Как только Галлони, отвесив поклон, отошел от меня, он поместился сбоку концертной эстрады. На нем был безукоризненный черный бархатный костюм, на груди его блестели ордена, полученные им за мое пение, а его желтое, обрамленное черной бородой лицо осветилось каким-то таинственным огнем. Прежде чем отойти от меня, он произнес повелительно: «Засни!» И сейчас же во мне исчезла моя собственная воля, и я снова стала жалким существом, зависящим от его гения и от его воли.
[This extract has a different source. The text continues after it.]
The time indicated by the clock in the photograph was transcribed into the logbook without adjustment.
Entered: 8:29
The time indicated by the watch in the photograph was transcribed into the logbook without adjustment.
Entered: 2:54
Оркестр начал играть. Торжественно раздавались звуки в огромной зале, в которой царило молчание, словно в храме. И я начала петь. Мне потом сказали, что я привела публику в сплошной восторг, что она безумствовала. Когда я кончила мою большую, трудную арию, по всему театру разнесся гром аплодисментов, меня засыпали цветами, целый дождь букетов и венков обрушился на меня. Галлони быстро собирал эти душистые дары и складывал их на стоящее позади меня кресло, которое, благодаря этому, становилось похожим на трон из цветов.

Затем снова наступило молчание, снова заиграл оркестр, а Галлони опять стал на своем удобном месте и его пламенные взоры устремились на мое лицо, такое бледное и жалкое под слоем румян. Я начала петь, и на этот раз ария была более тяжела и ответственна, так как это была ария из только что появившейся итальянской оперы, наделавшей много шума. Черты лица Галлони были крайне напряжены, большие капли пота выступили на его лбу. Если бы кто-либо взглянул на него в это время, он бы понял, что Галлони занят тяжелой, физически утомляющей работой и что и его нервы находятся в безумном возбуждении. В это мгновение к итальянцу приблизились две мужские фигуры.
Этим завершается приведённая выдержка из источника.